═══ Raw data ═══

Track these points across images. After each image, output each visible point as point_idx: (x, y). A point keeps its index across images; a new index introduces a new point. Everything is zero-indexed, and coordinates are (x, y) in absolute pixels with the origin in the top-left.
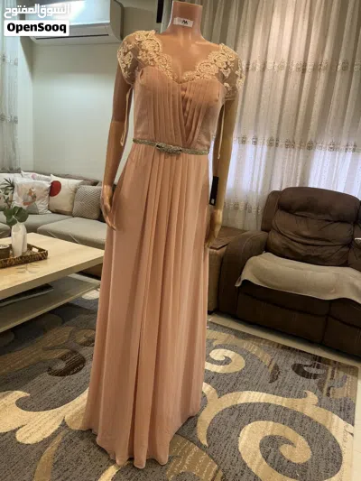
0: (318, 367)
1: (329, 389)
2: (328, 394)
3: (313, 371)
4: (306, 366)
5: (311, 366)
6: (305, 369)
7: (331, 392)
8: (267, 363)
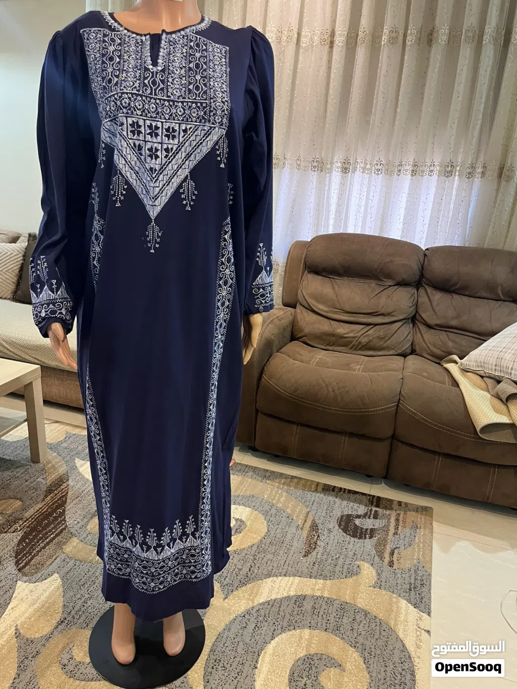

═══

(What is being asked):
Turn the rows into a numbered list, one line per item, with blank lines dropped. Leave out the picture lines.

(Exercise solution):
1. Track these points across images. After each image, output each visible point as point_idx: (x, y). A point keeps its index across images; a new index introduces a new point. Everything is zero-indexed, and coordinates are (x, y) in absolute pixels with the origin in the top-left.
2. 0: (318, 367)
3. 1: (329, 389)
4. 2: (328, 394)
5. 3: (313, 371)
6. 4: (306, 366)
7. 5: (311, 366)
8. 6: (305, 369)
9. 7: (331, 392)
10. 8: (267, 363)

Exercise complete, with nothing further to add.